§ Exercise brief
Please swap "KURUMSAL" for "HAKKIMIZDA" in the listing from the line with "Centra handlowe w Polsce" to the line with "Chọn loại nào tốt hơn?", and write out only those lines with everything else unchanged.

Records from a data source:
BEGIN

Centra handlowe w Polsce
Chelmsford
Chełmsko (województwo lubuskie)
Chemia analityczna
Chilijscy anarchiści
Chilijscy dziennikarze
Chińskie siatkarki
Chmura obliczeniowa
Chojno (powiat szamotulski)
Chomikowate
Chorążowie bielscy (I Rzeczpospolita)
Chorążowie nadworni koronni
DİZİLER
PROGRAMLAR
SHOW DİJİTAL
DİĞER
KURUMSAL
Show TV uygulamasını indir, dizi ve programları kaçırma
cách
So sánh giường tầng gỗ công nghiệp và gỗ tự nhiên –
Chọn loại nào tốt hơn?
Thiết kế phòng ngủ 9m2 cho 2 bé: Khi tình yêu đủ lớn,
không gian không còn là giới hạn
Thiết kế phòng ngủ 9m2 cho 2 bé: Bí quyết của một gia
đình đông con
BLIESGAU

END
BEGIN

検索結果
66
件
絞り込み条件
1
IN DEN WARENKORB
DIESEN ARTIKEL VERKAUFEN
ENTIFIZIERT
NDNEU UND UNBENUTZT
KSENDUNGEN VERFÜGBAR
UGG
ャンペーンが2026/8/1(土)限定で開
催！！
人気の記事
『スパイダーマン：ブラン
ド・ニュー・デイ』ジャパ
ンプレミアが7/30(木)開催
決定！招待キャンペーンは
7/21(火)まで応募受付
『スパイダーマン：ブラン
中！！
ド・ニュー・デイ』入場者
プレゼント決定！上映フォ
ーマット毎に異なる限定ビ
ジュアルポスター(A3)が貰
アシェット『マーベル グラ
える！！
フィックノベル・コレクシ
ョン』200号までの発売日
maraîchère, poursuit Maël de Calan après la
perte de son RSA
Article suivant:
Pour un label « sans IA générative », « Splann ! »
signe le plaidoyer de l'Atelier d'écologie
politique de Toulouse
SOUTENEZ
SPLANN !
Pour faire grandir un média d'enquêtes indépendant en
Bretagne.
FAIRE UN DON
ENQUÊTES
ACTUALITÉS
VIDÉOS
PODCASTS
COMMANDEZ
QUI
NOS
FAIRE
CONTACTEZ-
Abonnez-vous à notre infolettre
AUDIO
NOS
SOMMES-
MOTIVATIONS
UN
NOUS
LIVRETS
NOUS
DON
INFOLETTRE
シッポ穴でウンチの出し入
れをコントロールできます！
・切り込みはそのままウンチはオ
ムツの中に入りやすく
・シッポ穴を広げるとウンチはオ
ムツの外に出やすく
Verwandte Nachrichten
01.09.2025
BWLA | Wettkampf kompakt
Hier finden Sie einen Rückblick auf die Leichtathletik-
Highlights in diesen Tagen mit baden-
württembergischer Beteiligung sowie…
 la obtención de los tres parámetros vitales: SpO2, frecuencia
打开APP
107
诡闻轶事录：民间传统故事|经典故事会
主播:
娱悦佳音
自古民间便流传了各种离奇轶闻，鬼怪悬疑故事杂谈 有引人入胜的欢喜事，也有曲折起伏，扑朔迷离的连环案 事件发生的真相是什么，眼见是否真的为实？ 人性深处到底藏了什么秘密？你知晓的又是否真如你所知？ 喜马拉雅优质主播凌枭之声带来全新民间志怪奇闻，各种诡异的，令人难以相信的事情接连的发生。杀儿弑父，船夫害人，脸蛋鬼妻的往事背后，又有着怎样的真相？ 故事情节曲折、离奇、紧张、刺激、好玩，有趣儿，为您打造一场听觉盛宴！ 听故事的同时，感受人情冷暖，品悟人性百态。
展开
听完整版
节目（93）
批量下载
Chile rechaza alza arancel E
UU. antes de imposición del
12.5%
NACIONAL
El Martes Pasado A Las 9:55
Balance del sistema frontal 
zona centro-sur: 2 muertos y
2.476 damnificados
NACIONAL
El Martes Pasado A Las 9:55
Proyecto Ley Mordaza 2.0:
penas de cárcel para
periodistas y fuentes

END

§ Solution for this exercise
Centra handlowe w Polsce
Chelmsford
Chełmsko (województwo lubuskie)
Chemia analityczna
Chilijscy anarchiści
Chilijscy dziennikarze
Chińskie siatkarki
Chmura obliczeniowa
Chojno (powiat szamotulski)
Chomikowate
Chorążowie bielscy (I Rzeczpospolita)
Chorążowie nadworni koronni
DİZİLER
PROGRAMLAR
SHOW DİJİTAL
DİĞER
HAKKIMIZDA
Show TV uygulamasını indir, dizi ve programları kaçırma
cách
So sánh giường tầng gỗ công nghiệp và gỗ tự nhiên –
Chọn loại nào tốt hơn?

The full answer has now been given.